--- Begin INPUT ---

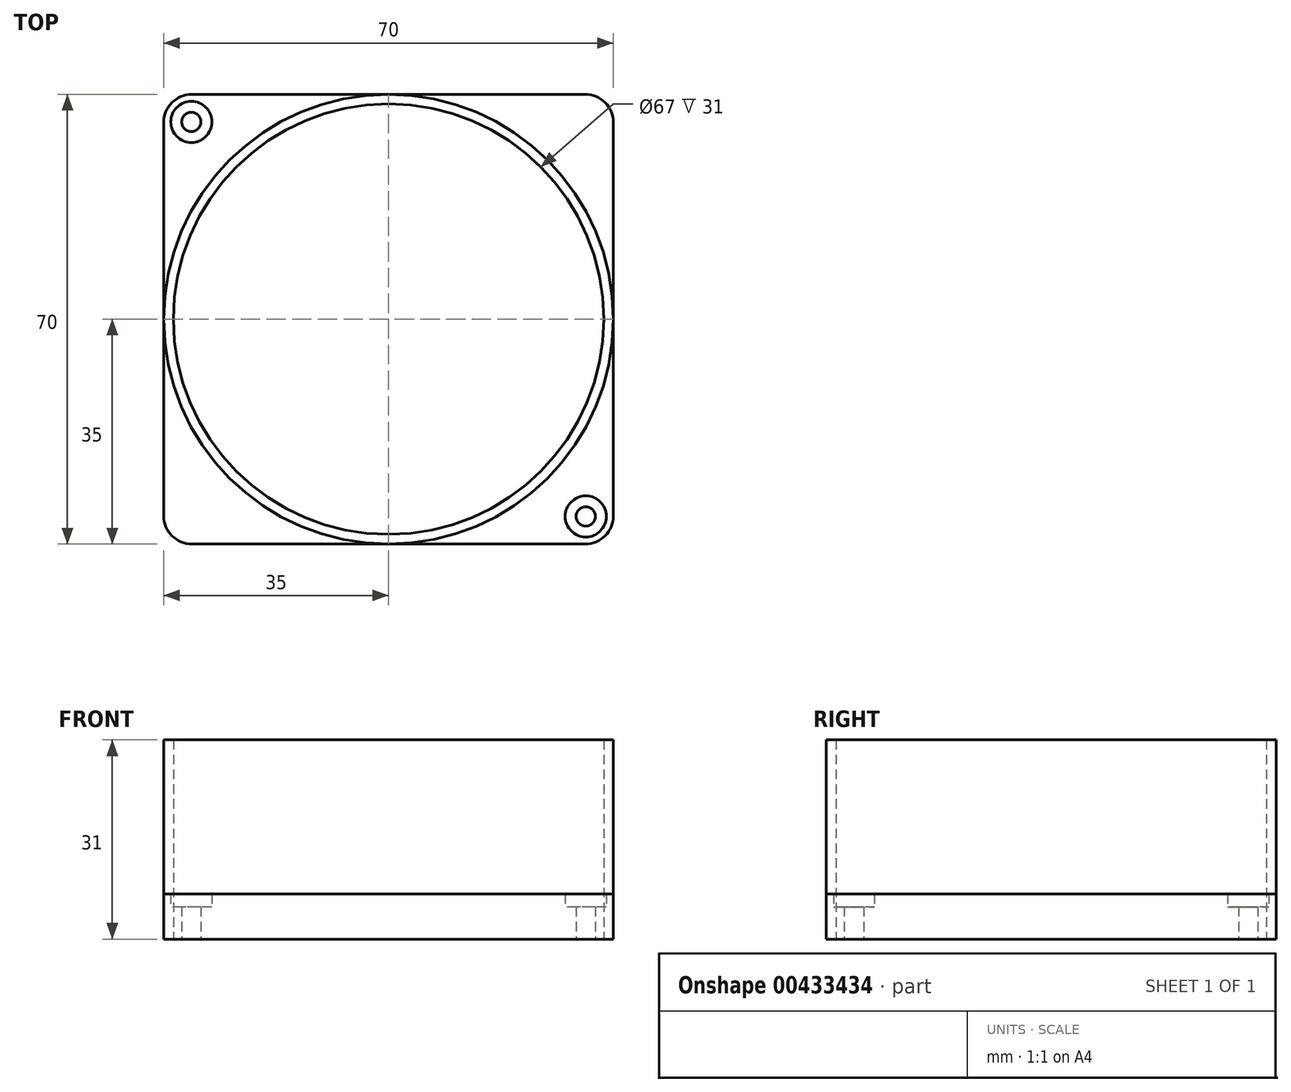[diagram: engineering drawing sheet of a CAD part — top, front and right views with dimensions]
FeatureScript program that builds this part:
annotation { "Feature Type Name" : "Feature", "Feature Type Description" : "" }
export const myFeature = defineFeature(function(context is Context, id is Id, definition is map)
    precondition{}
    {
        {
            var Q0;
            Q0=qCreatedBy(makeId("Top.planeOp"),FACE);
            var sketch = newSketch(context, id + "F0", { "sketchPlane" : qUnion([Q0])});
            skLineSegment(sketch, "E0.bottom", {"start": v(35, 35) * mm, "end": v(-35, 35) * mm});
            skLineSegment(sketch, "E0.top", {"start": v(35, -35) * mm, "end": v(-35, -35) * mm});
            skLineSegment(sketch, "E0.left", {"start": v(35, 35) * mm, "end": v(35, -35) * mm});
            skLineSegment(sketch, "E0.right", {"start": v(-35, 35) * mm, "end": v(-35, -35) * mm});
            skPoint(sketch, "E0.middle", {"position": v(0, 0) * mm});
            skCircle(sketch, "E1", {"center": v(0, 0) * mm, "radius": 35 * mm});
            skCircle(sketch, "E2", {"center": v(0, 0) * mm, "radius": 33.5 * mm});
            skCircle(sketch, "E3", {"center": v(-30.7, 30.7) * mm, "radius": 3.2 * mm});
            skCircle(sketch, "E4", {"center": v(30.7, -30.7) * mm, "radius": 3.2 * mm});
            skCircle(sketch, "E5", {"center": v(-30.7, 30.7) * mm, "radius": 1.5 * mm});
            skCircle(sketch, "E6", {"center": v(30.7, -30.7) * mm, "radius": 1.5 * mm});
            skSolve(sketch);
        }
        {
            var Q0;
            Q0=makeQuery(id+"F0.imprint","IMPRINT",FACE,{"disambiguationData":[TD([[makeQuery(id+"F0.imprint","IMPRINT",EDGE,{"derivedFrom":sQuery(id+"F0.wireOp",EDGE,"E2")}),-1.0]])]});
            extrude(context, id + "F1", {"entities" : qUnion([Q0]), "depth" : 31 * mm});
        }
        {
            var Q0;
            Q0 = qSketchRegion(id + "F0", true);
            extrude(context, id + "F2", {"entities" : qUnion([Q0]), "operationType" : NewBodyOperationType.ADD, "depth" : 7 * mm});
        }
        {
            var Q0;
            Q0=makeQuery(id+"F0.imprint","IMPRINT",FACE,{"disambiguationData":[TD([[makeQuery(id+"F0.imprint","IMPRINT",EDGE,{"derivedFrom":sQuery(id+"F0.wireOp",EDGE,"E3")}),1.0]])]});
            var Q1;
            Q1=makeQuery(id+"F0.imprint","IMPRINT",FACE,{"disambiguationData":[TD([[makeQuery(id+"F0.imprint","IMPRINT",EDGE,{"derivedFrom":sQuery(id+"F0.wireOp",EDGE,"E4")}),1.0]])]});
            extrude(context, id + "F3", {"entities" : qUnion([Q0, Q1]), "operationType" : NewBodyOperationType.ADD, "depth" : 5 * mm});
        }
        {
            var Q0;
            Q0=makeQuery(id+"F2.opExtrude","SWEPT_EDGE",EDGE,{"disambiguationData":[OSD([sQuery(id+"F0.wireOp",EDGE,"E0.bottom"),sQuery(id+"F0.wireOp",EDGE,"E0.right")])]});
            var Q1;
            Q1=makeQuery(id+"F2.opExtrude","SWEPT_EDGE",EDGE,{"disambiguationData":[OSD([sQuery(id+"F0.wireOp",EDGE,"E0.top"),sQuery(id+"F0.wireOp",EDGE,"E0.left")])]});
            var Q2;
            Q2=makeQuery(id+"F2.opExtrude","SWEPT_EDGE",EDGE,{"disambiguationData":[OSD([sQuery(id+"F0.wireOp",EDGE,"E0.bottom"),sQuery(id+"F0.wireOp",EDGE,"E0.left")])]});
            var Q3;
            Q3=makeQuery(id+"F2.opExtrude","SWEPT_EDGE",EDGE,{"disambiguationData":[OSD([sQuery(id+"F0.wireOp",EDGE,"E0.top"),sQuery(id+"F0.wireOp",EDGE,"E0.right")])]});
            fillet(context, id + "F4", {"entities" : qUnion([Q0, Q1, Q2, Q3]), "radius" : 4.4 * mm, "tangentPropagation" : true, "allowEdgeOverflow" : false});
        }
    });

--- End INPUT ---

• [WORK TO COMPLETE]: Locate every line in the listing above that contains the string "derivedFrom", treating uppercase and lowercase letters as different, and copy each of those lines.

• [REPLY TO THE TASK]:
            Q0=makeQuery(id+"F0.imprint","IMPRINT",FACE,{"disambiguationData":[TD([[makeQuery(id+"F0.imprint","IMPRINT",EDGE,{"derivedFrom":sQuery(id+"F0.wireOp",EDGE,"E2")}),-1.0]])]});
            Q0=makeQuery(id+"F0.imprint","IMPRINT",FACE,{"disambiguationData":[TD([[makeQuery(id+"F0.imprint","IMPRINT",EDGE,{"derivedFrom":sQuery(id+"F0.wireOp",EDGE,"E3")}),1.0]])]});
            Q1=makeQuery(id+"F0.imprint","IMPRINT",FACE,{"disambiguationData":[TD([[makeQuery(id+"F0.imprint","IMPRINT",EDGE,{"derivedFrom":sQuery(id+"F0.wireOp",EDGE,"E4")}),1.0]])]});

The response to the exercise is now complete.